L’enfant des bidonvilles de Monrovia compte désormais parmi les grands hommes d’Afrique, voire de la planète. Et il en vivra la première expérience le 29 janvier à Addis-Abeba, lors du sommet des Chefs d’Etat de l’Union africaine. Un sommet placé sous le thème « Remporter la lutte contre la corruption : une voie durable pour la transformation de l’Afrique ».

Un thème que Mister George pourrait aborder avec aisance pour en avoir fait l’un de ses principaux argumentaires pendant la campagne électorale. Il lui faudra donc prononcer des mots sur la corruption qui satisfassent ces millions d’Africains qui, en quête de nouveaux discours à la Sankara, ont cru en la star de football. Ces Africains qui sont visiblement lassés par des discours démagogiques malgré la bonne formulation des problèmes ou thématiques qui touchent le continent. Ces fils et filles d’Afrique auront sans doute besoin d’une certaine virulence et d’une sorte de réalisme en abordant le thème de la corruption.

Mais, si Sankara en 1987 avait mis mal à l’aise ses pairs à Addis-Abeba lors d’un sommet de l’Organisation de l’unité africaine (OUA), ancêtre de l’UA en évoquant la question de la dette qui, à l‘époque étranglait des économies africaines, la question est celle de savoir comment Weah s’y prendra face à ses « frères ». Autrement dit, quelle sera la posture de celui qui apparemment ne sait pas grand-chose de la politique politicienne moins encore de la real politik face à ses homologues « hommes forts » qui sont pour la plupart fidèles à des principes établis depuis la colonisation comme la Françafrique ?

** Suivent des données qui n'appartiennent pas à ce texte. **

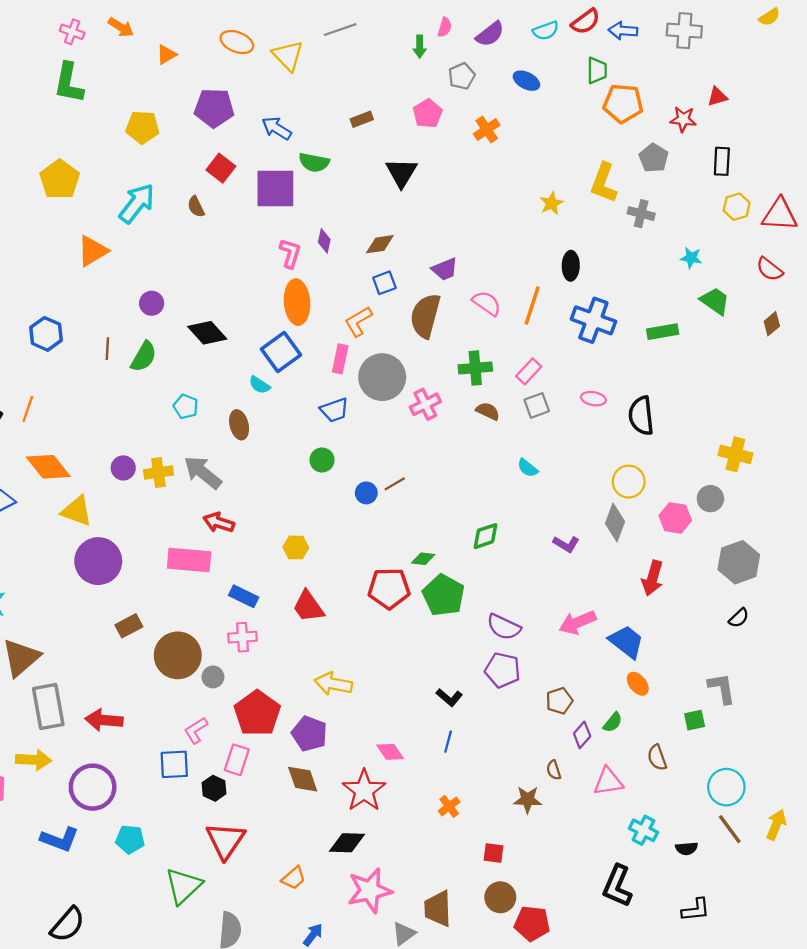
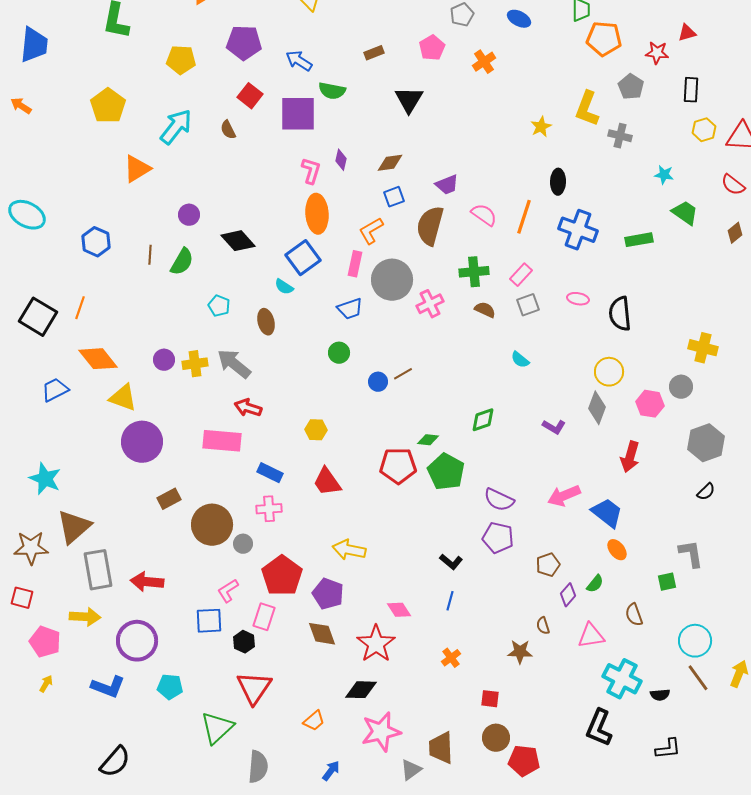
cyan cross: (643, 830) -> (622, 679), size x1.5

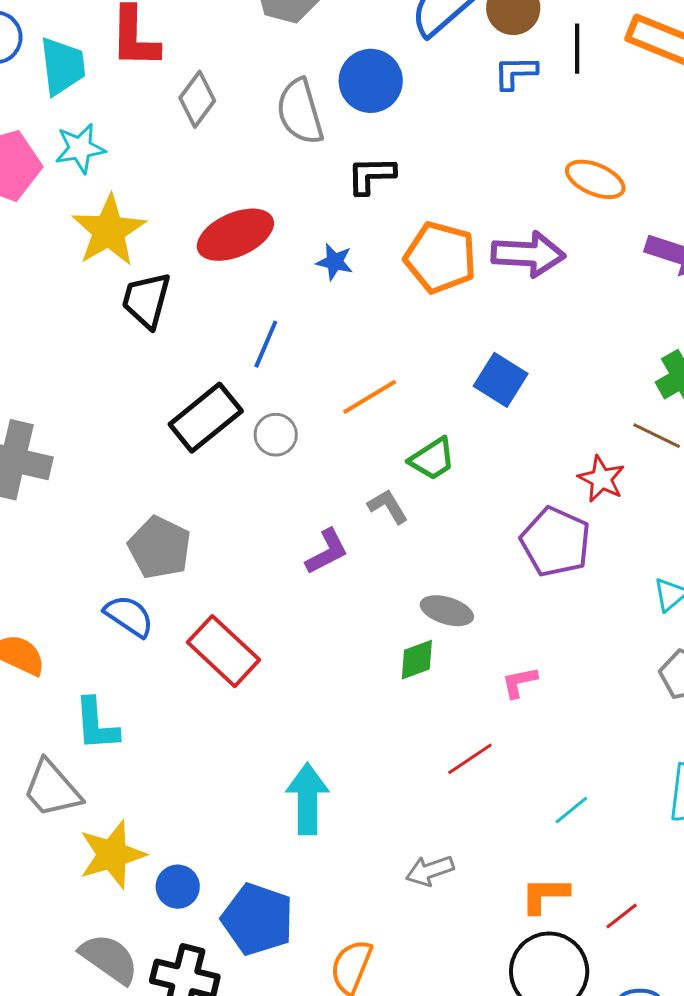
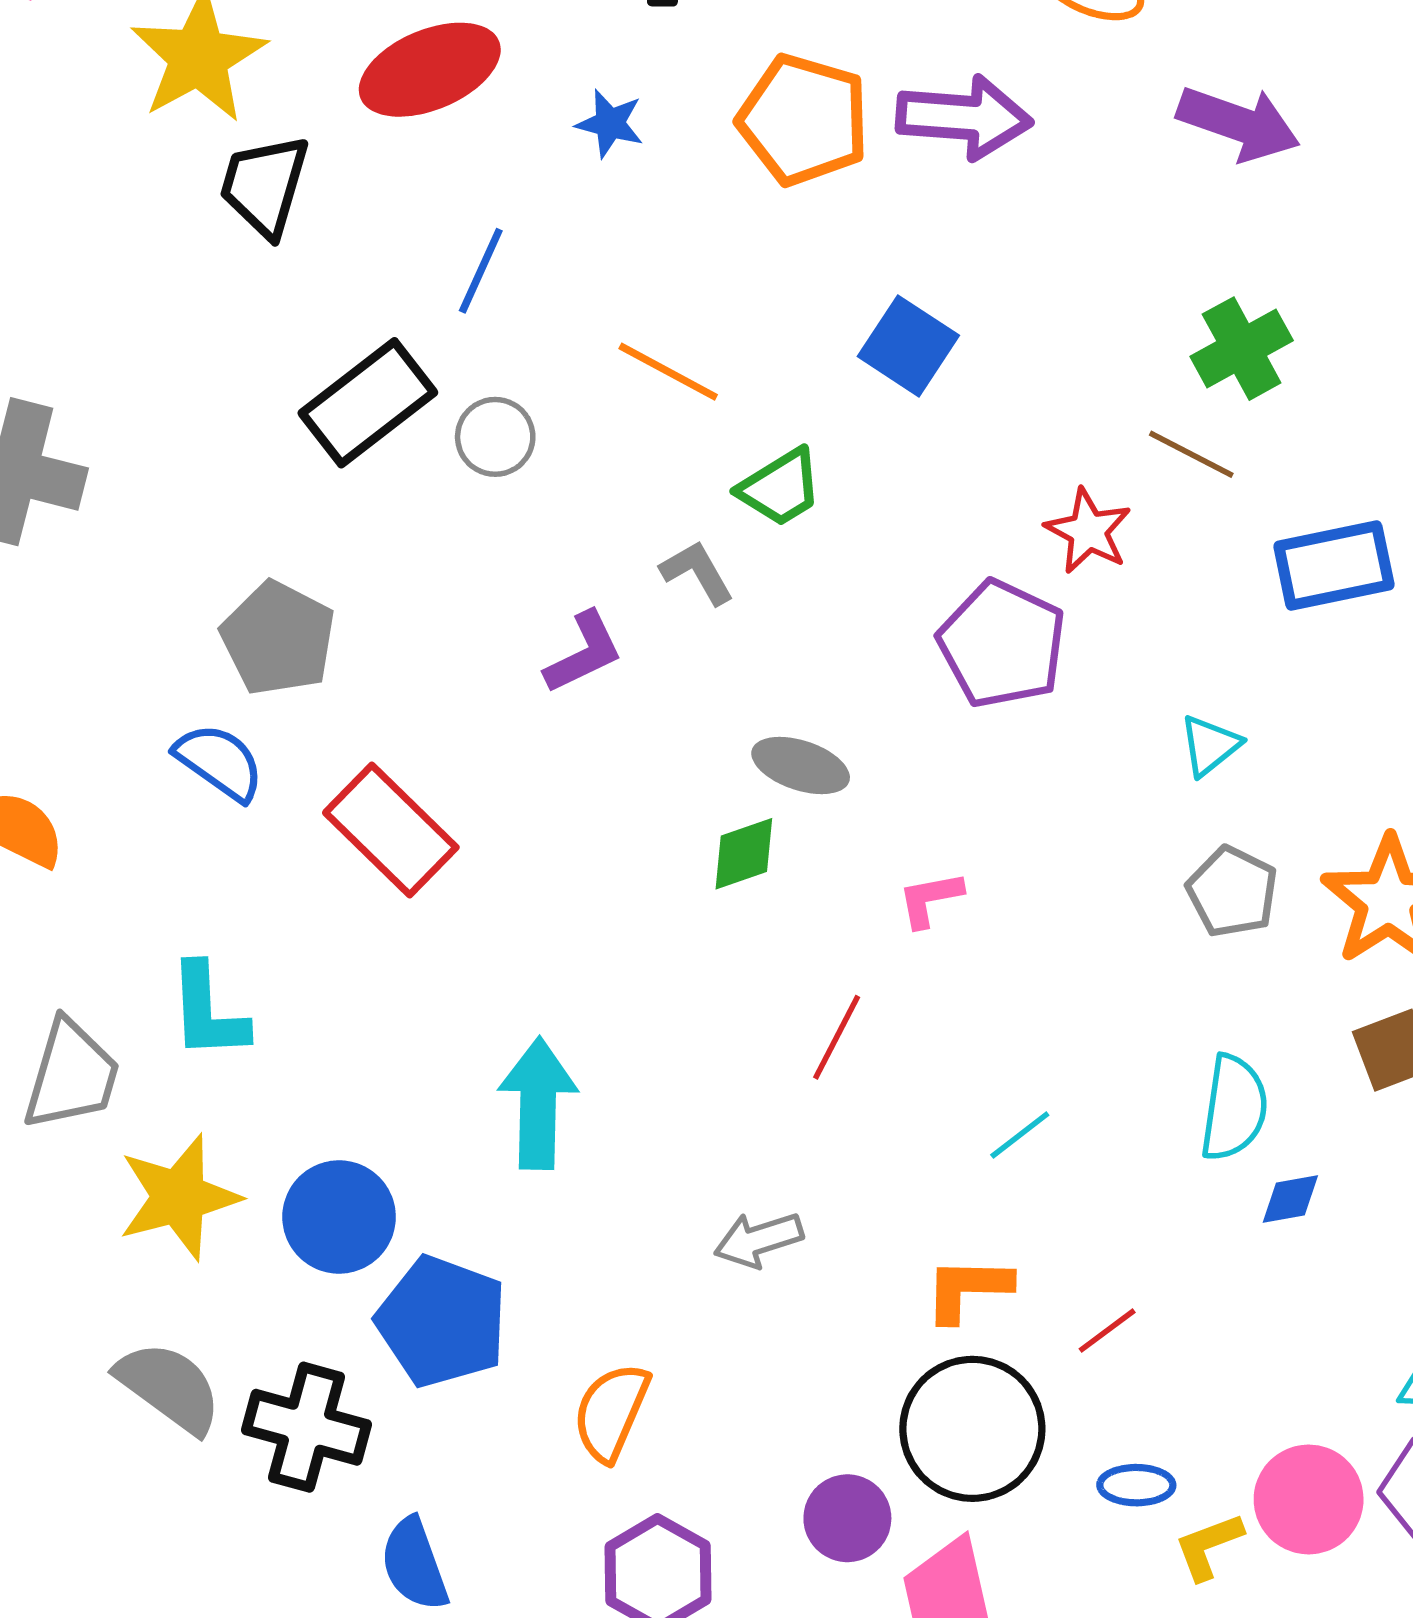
orange line: (370, 397) -> (668, 372), turned 58
cyan L-shape: (96, 724) -> (208, 1012), moved
red line: (470, 759) -> (837, 1037), turned -30
gray trapezoid: (52, 789) -> (71, 1075), turned -124
blue circle: (178, 887) -> (339, 1217), moved, size x1.4

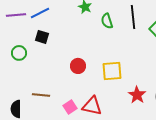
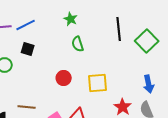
green semicircle: (107, 21) -> (78, 44), moved

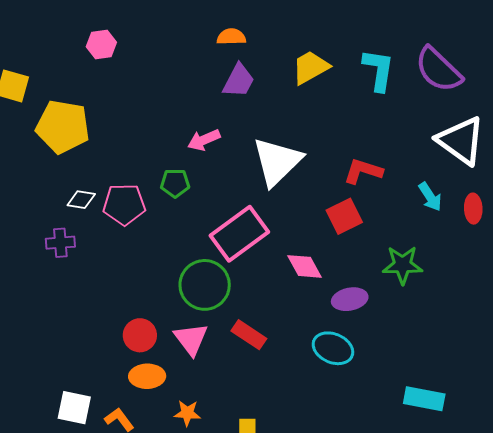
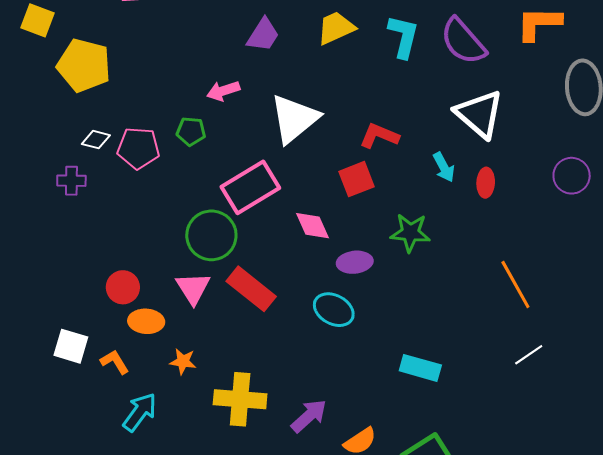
red circle: (140, 335) -> (123, 287), moved
red rectangle: (249, 335) -> (251, 289), size x1.4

Selon toute vraisemblance, le premier discours de Weah à l’UA pourrait paraître aussi difficile que l‘équilibre funambulaire. Mais, ses collaborateurs dont Gbezohngar Findley, ancien proche d’Ellen Johnson Sirleaf pourraient aider à anticiper un « faux pas » du président Weah. C’est sans doute à ces fins que le nouveau président libérien l’a nommé ministre des Affaires étrangères au lendemain de sa prestation de serment comme président du Liberia.